> What is expected
The response must be made up of the lines in the entries below that contain "equations".

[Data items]
◆ ◆ ◆ ◆
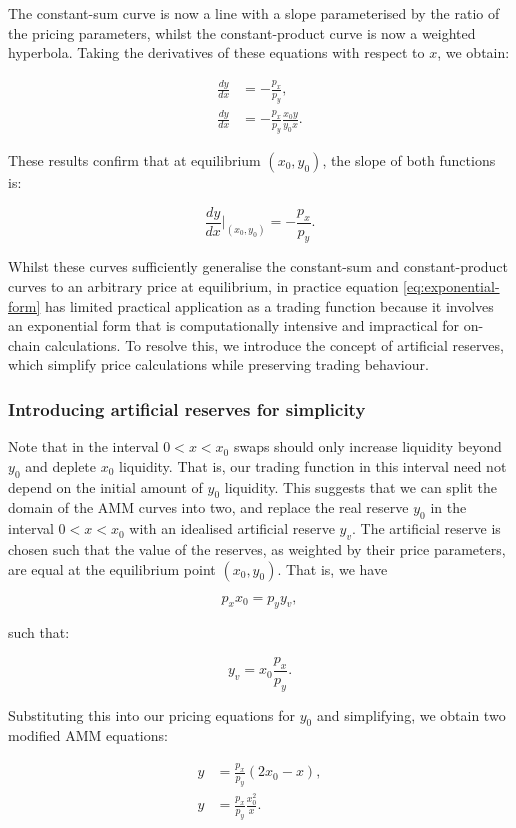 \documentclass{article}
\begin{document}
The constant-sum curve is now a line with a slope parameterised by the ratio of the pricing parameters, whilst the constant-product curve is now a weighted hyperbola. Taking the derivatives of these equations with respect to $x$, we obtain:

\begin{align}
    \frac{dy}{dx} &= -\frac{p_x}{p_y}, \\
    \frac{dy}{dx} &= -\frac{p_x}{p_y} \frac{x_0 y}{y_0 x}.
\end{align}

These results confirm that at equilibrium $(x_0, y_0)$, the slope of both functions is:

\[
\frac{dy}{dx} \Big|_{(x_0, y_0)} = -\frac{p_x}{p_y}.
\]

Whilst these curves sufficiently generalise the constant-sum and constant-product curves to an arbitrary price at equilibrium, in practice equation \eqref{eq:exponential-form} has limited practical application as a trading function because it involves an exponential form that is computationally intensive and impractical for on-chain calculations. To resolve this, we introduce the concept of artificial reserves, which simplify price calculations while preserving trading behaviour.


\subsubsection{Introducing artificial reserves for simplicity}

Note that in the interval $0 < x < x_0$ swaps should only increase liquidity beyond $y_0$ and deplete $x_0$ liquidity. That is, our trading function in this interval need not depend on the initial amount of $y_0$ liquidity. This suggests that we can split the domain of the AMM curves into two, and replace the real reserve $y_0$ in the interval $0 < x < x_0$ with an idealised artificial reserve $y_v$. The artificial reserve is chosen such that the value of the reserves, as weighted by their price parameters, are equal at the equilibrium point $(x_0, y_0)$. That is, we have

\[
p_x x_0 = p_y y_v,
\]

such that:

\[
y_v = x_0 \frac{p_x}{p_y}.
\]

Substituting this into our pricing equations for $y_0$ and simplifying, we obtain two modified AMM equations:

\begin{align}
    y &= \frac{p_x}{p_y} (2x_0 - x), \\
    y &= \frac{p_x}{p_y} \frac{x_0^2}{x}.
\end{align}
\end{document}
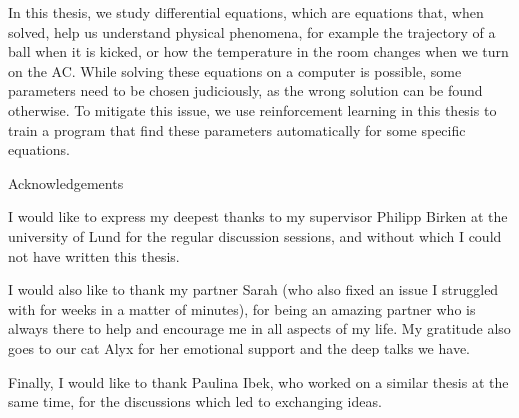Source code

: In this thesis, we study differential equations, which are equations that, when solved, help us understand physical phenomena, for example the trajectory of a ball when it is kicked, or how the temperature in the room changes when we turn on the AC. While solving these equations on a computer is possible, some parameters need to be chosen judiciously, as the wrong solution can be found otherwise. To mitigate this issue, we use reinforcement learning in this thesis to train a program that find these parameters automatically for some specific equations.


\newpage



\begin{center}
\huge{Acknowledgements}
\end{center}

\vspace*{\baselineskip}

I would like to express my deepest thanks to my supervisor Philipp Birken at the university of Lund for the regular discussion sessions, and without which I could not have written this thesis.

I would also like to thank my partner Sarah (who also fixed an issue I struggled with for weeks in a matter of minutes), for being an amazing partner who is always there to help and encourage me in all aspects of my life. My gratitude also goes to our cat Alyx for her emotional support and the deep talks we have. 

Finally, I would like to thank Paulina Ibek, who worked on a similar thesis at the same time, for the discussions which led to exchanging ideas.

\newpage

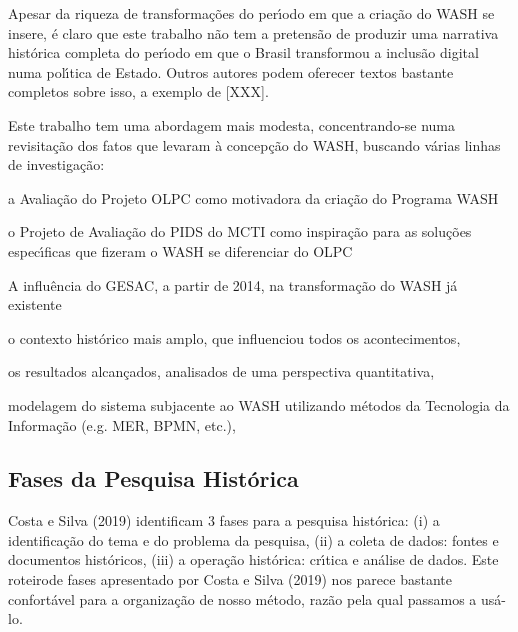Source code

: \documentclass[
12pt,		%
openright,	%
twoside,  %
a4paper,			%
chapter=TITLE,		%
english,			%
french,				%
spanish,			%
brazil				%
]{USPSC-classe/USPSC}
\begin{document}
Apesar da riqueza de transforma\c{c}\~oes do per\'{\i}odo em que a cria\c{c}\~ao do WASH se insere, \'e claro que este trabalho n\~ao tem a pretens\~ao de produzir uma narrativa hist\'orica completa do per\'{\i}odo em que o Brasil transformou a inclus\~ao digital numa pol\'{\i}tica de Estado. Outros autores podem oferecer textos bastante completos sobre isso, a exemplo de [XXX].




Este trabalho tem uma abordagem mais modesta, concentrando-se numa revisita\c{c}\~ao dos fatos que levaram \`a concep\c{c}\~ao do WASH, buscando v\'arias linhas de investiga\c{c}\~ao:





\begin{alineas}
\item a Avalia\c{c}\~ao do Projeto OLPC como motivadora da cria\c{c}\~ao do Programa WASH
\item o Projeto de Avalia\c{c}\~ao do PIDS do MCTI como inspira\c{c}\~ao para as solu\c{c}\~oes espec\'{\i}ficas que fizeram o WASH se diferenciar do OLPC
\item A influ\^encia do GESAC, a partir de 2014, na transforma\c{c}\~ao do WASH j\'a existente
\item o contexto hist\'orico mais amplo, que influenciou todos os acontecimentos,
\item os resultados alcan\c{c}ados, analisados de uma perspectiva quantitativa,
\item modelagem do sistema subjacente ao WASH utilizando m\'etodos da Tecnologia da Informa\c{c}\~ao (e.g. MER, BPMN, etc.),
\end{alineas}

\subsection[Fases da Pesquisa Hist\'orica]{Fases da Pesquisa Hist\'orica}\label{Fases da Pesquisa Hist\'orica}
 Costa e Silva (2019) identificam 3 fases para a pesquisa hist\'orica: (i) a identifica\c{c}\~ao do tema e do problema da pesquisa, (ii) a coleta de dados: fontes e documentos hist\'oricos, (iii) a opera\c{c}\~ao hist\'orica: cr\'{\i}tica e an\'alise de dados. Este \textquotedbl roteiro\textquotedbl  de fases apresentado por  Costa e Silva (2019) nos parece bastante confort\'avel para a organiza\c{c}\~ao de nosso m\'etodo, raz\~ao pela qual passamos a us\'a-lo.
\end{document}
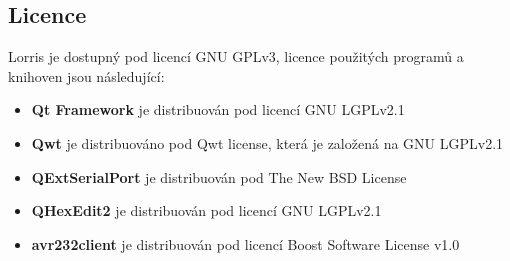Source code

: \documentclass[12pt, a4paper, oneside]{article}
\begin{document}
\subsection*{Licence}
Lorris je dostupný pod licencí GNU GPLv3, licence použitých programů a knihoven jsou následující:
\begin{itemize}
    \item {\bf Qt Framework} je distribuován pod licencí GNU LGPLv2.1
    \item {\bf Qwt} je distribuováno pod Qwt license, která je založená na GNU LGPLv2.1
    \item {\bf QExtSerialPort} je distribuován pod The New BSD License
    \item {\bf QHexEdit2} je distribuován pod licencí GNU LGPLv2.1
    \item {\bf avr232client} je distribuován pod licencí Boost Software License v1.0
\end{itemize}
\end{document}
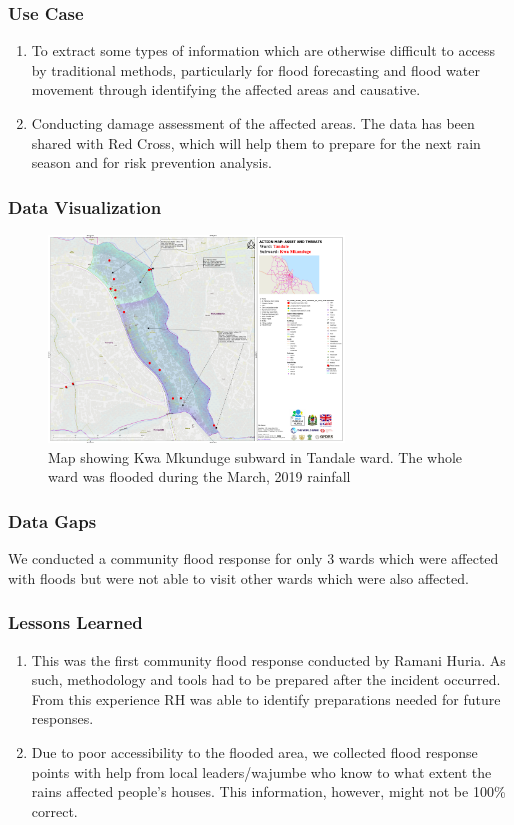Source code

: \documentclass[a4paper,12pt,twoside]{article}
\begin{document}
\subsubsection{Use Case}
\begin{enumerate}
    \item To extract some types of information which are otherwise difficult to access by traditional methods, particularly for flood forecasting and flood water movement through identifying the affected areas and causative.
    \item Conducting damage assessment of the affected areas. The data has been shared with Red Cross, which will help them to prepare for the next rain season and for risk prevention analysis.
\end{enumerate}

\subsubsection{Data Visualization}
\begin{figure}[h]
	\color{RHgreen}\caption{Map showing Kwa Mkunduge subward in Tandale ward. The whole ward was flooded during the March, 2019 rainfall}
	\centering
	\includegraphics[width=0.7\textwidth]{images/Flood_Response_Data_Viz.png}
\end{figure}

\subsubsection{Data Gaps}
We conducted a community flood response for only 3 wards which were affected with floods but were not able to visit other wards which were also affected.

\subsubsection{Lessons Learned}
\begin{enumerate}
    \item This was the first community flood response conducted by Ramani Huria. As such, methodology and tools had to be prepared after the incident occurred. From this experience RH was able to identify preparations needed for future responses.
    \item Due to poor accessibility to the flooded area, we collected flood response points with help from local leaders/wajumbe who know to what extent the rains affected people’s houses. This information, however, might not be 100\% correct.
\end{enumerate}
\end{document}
◆ ◆ ◆ ◆
> Solution to this task
The constant-sum curve is now a line with a slope parameterised by the ratio of the pricing parameters, whilst the constant-product curve is now a weighted hyperbola. Taking the derivatives of these equations with respect to $x$, we obtain:
Substituting this into our pricing equations for $y_0$ and simplifying, we obtain two modified AMM equations:
: In this thesis, we study differential equations, which are equations that, when solved, help us understand physical phenomena, for example the trajectory of a ball when it is kicked, or how the temperature in the room changes when we turn on the AC. While solving these equations on a computer is possible, some parameters need to be chosen judiciously, as the wrong solution can be found otherwise. To mitigate this issue, we use reinforcement learning in this thesis to train a program that find these parameters automatically for some specific equations.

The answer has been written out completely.